Mr. Speaker, being from Eastern Ontario, I find it hard to discuss farming without referring to the poultry farm situation in our area. They are faced with very special financial difficulties because the various levels of Government, especially the Ontario Government and its chicken marketing board, but also the federal marketing board have cut their production on the grounds that they have not reached their quotas in the past. That matter has been dragging now since 1978 before all sorts of administrative courts, courts of justice and so on and so forth, and has not yet been settled. However, producers still have to go on making payments on their facilities, and they have to live like everybody else, without their problems being solved and without their being able to find someone to help them so they can keep on operating their farms.
This is another example of a delay which creates great hardship for the farmers of the Glengarry-Prescott-Russell area.
In closing, Mr. Speaker, I would like to draw the attention of the House to an issue which was mentioned yesterday morning by the Hon. Member for Algoma (Mr. Foster), the Liberal critic for agriculture, namely the problems of Canadian hog producers. As we all know, most of the pork produced in Canada is exported. As is the case with other farm industries, hog producers were affected by very low prices. However, they must now face a new problem, that of marketing their product, since there are many rumours to the effect that the United States will curtail their pork imports from Canada.
I would urge the Minister of Agriculture to get together with his U.S. counterpart as soon as possible with a view to ensuring that the levels of exports of pork from Canada to the United States are retained and possibly enhanced. We do not want to see the loss of those pork exports to the United States. Those exports are very meaningful, not only because of the price but because the survival of that entire industry depends upon them.
My colleague, the Hon. Member for Hamilton East (Ms. Copps), is also very concerned about some remarks that have been made in the House today by the Minister of Agriculture concerning the grape growers of the Province of Ontario. The Minister, who is not present in the House at this time, did say this morning that there would be assistance for the grape
growers. I am sure all Hon. Members of the House would want to know in more detail about what kind of help would be given to the grape growers of the Province of Ontario.

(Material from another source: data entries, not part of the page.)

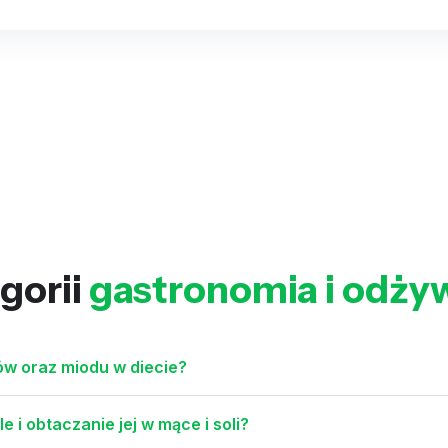
gorii
gastronomia i odży
ków oraz miodu w diecie?
 i obtaczanie jej w mące i soli?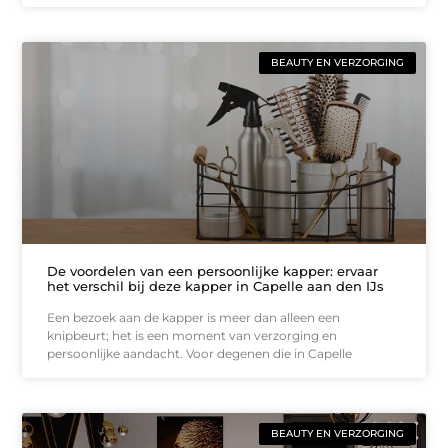
BEAUTY EN VERZORGING
De voordelen van een persoonlijke kapper: ervaar
het verschil bij deze kapper in Capelle aan den IJs
Een bezoek aan de kapper is meer dan alleen een
knipbeurt; het is een moment van verzorging en
persoonlijke aandacht. Voor degenen die in Capelle
BEAUTY EN VERZORGING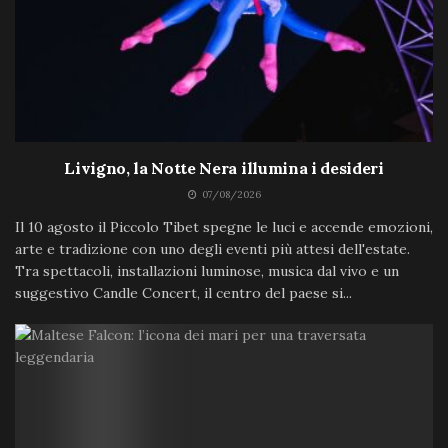
Livigno, la Notte Nera illumina i desideri
07/08/2026
Il 10 agosto il Piccolo Tibet spegne le luci e accende emozioni,
arte e tradizione con uno degli eventi più attesi dell'estate.
Tra spettacoli, installazioni luminose, musica dal vivo e un
suggestivo Candle Concert, il centro del paese si...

In closing, Mr. Speaker, I would just like to reiterate a point that I raised this morning, and that is the need for a new Canada-Ontario development agreement. That federal-provincial agreement, particularly as it affects the part of the province in which I live, is indeed very important for the agricultural sector, particularly because of the farm drainage, farm improvement and other grants that are made available to farmers. We do not see how the farmers of eastern Ontario in particular will ever be able to compete with the farmers of the rest of the country until improvements are made to the technology and drainage of those farms. I would urge the Government to continue its negotiations with the Province of Ontario, not only so that a general agreement between Canada and Ontario is signed, but also so that subsidiary agreements as they pertain to the agricultural sector are signed, thus ensuring the enhancement of the agricultural sector of the country.